Ragam Tulisan

Jumat, 02 Desember 2011

Resensi Buku : Madre



Detail Buku :
1
Judul
:
Madre
2
Pengarang
:
Dee/ Dewi Lestari
3
Tahun
:
2011
4
Penerbit
:
PT Bentang Pustaka
5
Editor
:
Sitok Srengenge

Sebuah buku berupa kumpulan antologi karya Dee atau lebih dikenal dengan nama Dewi Lestari yang melejit namanya melalui nove Supernova : Ksatria, Puteri dan Bintang Jatuh. Buku ini terdiri dari 13 karya fiksi dan prosa pendek yang merupakan karya selama lima tahun terakhir yang berasal dari berbagai macam penjelajahan dalam benak penulis yang berfusi dengan beragam lamunan. Dalam buku ini sang penulis menawarkan berbagai macam tema : perjuangan sebuah toko roti kuno, dialog antar ibu dan janinnya, kegalauan antara persahabatan dan cinta hingga tema seperti reinkarnasi dan kemerdekaan sejati.
Salah satu karyanya yang ada di buku ini berjudul Madre, sebuah kisah yang menceritakan seorang muda bernama Tansen Wuisan yang nasibnya berubah hanya dalam satu hari.

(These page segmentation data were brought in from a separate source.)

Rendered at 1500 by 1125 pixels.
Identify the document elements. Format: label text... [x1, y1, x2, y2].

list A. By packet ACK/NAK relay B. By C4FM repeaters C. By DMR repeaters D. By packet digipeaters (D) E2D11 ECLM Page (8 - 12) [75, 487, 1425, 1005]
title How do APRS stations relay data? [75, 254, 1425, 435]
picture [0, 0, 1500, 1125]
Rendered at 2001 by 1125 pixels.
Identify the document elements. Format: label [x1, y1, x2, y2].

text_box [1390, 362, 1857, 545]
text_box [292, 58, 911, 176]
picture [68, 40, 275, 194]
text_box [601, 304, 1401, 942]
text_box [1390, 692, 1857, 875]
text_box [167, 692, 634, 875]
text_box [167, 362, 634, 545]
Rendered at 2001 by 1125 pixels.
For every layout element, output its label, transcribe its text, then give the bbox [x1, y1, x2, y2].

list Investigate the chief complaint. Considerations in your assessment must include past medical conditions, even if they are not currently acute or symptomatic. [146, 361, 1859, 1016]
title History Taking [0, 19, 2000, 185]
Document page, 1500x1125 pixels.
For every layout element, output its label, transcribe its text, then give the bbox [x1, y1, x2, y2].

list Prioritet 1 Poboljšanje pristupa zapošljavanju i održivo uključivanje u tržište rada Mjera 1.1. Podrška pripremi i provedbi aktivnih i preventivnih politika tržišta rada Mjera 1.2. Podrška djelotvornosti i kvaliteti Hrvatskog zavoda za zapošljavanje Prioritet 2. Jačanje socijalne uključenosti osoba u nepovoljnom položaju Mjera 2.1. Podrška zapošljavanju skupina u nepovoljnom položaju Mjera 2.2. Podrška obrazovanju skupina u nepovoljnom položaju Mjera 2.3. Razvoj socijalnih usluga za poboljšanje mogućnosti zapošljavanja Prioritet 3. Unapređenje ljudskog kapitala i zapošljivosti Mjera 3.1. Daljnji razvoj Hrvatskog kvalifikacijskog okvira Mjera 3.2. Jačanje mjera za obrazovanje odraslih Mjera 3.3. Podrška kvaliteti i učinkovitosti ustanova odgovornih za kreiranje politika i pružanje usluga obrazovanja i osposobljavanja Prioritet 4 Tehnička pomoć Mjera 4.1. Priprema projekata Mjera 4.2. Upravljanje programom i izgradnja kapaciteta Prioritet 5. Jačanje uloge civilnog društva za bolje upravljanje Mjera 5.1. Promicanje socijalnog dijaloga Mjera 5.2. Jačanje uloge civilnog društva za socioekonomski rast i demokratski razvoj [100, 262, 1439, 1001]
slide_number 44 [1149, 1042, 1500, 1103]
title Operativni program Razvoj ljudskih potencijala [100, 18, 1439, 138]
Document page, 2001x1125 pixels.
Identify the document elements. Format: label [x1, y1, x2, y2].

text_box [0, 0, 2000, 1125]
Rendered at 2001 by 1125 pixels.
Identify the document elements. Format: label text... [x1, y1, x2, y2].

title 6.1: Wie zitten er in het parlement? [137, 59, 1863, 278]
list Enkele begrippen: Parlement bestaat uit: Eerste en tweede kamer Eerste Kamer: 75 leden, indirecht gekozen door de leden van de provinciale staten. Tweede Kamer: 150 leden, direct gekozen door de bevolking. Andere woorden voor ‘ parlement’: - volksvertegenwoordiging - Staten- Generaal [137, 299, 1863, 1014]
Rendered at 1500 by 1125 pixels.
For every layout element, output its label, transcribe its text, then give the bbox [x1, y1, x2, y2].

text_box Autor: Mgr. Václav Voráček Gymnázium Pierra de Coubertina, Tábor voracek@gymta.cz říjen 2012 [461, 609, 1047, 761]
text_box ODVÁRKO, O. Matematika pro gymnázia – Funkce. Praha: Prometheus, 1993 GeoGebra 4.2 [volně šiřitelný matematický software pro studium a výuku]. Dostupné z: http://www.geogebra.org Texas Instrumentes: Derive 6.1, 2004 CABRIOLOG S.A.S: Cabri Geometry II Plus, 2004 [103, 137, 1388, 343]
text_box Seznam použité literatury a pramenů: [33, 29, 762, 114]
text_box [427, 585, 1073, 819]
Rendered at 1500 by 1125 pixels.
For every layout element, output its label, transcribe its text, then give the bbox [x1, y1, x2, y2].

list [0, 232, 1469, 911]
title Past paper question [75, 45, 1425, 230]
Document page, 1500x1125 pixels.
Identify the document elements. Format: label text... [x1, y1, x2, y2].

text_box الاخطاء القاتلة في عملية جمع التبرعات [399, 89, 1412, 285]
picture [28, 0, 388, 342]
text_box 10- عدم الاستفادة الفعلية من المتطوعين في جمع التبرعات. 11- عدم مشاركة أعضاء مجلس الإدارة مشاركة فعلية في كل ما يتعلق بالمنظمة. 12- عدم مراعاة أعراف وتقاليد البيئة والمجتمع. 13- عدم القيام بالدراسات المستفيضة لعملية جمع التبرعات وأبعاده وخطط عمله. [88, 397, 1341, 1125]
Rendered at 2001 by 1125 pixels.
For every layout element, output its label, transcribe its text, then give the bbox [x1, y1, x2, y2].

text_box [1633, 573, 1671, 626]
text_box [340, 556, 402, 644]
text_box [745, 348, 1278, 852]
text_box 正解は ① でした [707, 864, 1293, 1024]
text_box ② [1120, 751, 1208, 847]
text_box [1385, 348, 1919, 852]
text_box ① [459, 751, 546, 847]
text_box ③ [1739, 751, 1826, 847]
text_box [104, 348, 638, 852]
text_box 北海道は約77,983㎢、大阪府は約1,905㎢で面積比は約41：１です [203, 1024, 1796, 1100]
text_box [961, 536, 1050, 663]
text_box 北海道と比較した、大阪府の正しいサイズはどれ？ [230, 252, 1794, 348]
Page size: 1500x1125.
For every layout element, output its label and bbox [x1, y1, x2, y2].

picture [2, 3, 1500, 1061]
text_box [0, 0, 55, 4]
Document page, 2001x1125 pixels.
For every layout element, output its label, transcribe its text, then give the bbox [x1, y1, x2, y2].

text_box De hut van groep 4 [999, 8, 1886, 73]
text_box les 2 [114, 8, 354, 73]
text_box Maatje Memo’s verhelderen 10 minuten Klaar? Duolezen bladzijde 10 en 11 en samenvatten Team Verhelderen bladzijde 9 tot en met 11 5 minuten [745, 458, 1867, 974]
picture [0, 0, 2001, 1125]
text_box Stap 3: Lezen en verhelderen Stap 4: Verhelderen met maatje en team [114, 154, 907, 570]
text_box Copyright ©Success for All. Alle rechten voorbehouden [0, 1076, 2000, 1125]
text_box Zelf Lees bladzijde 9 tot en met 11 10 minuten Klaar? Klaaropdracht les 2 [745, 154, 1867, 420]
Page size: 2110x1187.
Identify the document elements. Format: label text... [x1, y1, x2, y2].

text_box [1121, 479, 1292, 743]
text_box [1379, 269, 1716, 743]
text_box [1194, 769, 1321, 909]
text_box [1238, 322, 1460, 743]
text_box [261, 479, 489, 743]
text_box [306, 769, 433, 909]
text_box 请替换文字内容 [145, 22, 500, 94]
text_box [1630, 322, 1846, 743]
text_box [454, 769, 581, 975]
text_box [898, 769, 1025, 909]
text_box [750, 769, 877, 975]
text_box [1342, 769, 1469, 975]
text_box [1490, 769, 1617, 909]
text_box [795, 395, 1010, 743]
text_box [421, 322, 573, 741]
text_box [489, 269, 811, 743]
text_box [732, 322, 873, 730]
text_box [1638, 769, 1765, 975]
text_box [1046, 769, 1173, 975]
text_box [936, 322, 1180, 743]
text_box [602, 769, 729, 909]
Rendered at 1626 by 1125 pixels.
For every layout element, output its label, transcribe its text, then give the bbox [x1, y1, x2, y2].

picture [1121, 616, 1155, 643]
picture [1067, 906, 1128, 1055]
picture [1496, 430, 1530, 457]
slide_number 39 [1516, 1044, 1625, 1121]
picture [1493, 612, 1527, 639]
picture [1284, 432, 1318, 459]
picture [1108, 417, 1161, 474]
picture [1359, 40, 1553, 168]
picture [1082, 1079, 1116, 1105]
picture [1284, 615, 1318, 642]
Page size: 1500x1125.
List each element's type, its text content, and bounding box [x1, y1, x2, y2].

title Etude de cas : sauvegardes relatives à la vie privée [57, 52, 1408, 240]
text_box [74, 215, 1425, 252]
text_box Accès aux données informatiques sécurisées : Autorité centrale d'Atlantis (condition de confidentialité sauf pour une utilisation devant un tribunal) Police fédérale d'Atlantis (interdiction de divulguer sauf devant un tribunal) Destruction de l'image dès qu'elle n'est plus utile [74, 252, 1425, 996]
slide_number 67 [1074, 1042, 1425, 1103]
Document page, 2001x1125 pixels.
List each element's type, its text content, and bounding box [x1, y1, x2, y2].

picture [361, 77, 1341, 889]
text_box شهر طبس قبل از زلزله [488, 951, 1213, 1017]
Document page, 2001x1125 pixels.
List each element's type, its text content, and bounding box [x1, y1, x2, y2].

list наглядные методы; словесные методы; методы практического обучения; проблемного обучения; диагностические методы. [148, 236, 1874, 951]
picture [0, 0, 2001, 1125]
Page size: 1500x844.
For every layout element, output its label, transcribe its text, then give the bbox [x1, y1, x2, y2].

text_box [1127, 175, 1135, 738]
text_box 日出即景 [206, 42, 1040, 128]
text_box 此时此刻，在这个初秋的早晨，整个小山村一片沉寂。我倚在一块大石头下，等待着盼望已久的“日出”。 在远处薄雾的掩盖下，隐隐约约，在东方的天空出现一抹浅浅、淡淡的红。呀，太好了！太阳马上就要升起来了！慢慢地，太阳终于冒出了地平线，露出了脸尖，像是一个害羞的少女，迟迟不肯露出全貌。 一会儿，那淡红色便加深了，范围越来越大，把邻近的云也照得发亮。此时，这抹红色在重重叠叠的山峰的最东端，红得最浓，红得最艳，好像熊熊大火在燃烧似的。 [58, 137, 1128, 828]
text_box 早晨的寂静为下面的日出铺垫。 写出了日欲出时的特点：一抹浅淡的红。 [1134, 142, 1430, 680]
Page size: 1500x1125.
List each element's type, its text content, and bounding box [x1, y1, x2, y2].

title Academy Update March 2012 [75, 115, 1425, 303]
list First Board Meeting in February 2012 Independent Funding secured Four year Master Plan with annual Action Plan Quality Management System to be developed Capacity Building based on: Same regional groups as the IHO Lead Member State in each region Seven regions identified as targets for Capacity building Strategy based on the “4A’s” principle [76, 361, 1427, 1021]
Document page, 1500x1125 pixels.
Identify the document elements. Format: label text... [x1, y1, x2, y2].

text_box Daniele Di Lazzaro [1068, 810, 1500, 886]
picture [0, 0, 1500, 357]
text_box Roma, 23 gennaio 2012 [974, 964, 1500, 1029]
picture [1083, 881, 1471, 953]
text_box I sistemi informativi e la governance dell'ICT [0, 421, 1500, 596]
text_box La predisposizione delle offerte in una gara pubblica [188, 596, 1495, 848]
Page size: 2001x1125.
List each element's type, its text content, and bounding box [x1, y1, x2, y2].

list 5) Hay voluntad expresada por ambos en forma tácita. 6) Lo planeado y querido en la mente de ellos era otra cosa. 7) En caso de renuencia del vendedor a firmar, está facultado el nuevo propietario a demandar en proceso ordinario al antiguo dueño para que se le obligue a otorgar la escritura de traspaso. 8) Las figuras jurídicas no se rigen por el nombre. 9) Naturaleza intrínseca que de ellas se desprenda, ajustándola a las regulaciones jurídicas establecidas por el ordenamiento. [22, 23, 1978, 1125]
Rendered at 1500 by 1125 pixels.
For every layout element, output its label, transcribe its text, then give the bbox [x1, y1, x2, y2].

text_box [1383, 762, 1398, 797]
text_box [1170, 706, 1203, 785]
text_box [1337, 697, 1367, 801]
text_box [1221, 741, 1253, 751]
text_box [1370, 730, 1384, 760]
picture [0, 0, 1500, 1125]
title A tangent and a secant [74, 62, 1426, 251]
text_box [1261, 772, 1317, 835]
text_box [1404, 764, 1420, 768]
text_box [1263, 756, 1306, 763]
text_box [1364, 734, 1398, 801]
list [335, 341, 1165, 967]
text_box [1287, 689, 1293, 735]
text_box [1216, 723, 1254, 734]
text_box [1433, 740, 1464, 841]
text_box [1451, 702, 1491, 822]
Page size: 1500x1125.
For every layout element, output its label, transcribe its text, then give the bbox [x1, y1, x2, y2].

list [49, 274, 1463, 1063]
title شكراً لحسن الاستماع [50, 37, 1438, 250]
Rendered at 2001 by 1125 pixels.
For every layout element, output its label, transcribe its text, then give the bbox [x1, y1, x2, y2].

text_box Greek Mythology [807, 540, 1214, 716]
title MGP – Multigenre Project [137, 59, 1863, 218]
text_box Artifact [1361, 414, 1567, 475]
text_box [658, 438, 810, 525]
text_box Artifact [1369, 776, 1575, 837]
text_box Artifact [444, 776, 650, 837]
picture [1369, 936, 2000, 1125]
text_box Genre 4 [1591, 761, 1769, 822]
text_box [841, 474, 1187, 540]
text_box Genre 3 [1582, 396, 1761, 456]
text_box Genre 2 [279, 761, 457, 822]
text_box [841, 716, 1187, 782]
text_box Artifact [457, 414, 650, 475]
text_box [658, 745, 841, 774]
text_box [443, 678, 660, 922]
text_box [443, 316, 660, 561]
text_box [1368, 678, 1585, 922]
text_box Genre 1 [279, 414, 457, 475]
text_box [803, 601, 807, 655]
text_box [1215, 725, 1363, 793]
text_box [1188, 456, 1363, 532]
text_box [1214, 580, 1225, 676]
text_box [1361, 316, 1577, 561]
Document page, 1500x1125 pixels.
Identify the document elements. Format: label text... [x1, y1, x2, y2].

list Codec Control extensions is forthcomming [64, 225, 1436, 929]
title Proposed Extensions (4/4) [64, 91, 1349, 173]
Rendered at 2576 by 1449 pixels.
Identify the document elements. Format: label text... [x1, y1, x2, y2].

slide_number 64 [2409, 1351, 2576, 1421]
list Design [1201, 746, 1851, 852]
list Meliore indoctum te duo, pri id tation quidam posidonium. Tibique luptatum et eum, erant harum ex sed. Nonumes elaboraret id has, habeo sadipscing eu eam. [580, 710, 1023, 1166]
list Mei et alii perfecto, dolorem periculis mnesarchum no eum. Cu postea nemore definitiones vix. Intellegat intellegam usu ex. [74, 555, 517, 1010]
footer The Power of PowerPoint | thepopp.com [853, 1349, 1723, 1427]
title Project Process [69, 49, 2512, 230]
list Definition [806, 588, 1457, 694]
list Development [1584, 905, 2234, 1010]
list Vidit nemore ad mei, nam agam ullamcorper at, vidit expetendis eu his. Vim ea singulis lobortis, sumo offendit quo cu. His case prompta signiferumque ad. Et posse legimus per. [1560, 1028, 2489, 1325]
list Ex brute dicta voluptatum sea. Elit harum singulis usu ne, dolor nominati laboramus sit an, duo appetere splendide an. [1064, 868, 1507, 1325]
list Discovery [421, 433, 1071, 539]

Bagaimana tidak, nasibnya berubah drastis setelah mengetahui bahwa dirinya merupakan keturunan Tionghoa bukan Manado seperti yang dia ketahui selama ini. Silsilah keluarganya ini berasal dari kakek etnis Tionghoa yang tidak dia kenal dan nenek keturunan India yang ternyata tukang roti. Selain itu, kakeknya mewariskan kepada Tansen anggota keluarga yang tidak dia kenal berupa adonan biang roti bernama Madre.
Sungguh merupakan peristiwa yang amat mengejutkan bagi seorang muda yang bebas seperti Tansen harus diamanati sebuah adonan roti biang dan beberapa karyawan tua yang menunggu aksinya dalam menghidupkan kembali toko roti kuno yang sedang mati suri.
Tansen dihadapkan pada sebuah dilema antara melanjutkan kembali kebebasannya sebagai anak muda atau bertanggung jawab memikirkan kelanjutan dari sebuah toko roti kuno. Apalagi seorang pengusaha roti bernama Mei yang memberikan penawaran yang menggiurkan untuk membeli adonan biang roti “Madre”.
Melihat toko roti ini mempunyai kehangatan layaknya keluarga, bukan sebuah hubungan antara pegawai tua yang terdiri dari Pak Hadi, ibu Sum, ibu Dedeh, ibu Cory dan Pak Joko dan tentu saja Madre (adonan biang roti) yang diperlakukan layaknya manusia bukan sekedar benda mati. Akhirnya Tansen memutuskan untuk menghidupkan kembali toko roti kuno ini.
Dengan kreativitas dan inovasi seperti strategi pemasaran yang lebih modern, Tansen berupaya menghidupkan kembali toko roti-nya dibantu dengan kepiawaian pegawai berpengalaman yang cekatan dalam membuat roti walaupun sudah tidak muda lagi. Kemudian melalui kerjasama yang dibangun bersama Mei, Tansen akhirnya berhasil mengembangkan usaha toko rotinya menjadi lebih maju dari sebelumnya membuat keluarga toko roti ini bahagia.
Akhirnya lewat sentilan dan sentuhan khan seorang Dee, Madre tidak hanya sekedar menceritakan perjuangan tokoh fiktif demi membangkitkan kembali sebuah toko roti yang mati suri. Karakter-karakternya merupakan representasi dari keberadaan suku, budaya, kelas soial, gaya hidup dan sebagainya yang saling bahu-membahu bekerjasama demi kesejahteraan mereka. Harmoni dalam Madre merupakan ciri dari Indonesia yang ideal. Dengan menghargai keragaman serta menghormati perbedaan dapat menjadi sebuah modal yang amat berharga dalam upaya mewujudkan kehidupan yang kaya, indah dan harmonis. Dalam buku ini juga ditekankan mengenai pentingnya kreativitas dan kerjasama, karena dengan itu semua maka sebuah bangsa akan lebih lama untuk dikenang dan dihormati.
Melalui Madre ini, Dee telah berhasil membuat karya-karyanya selalu istimewa dan membuktikan kematangannya sebagai salah satu penulis perempuan terbaik di Indonesia.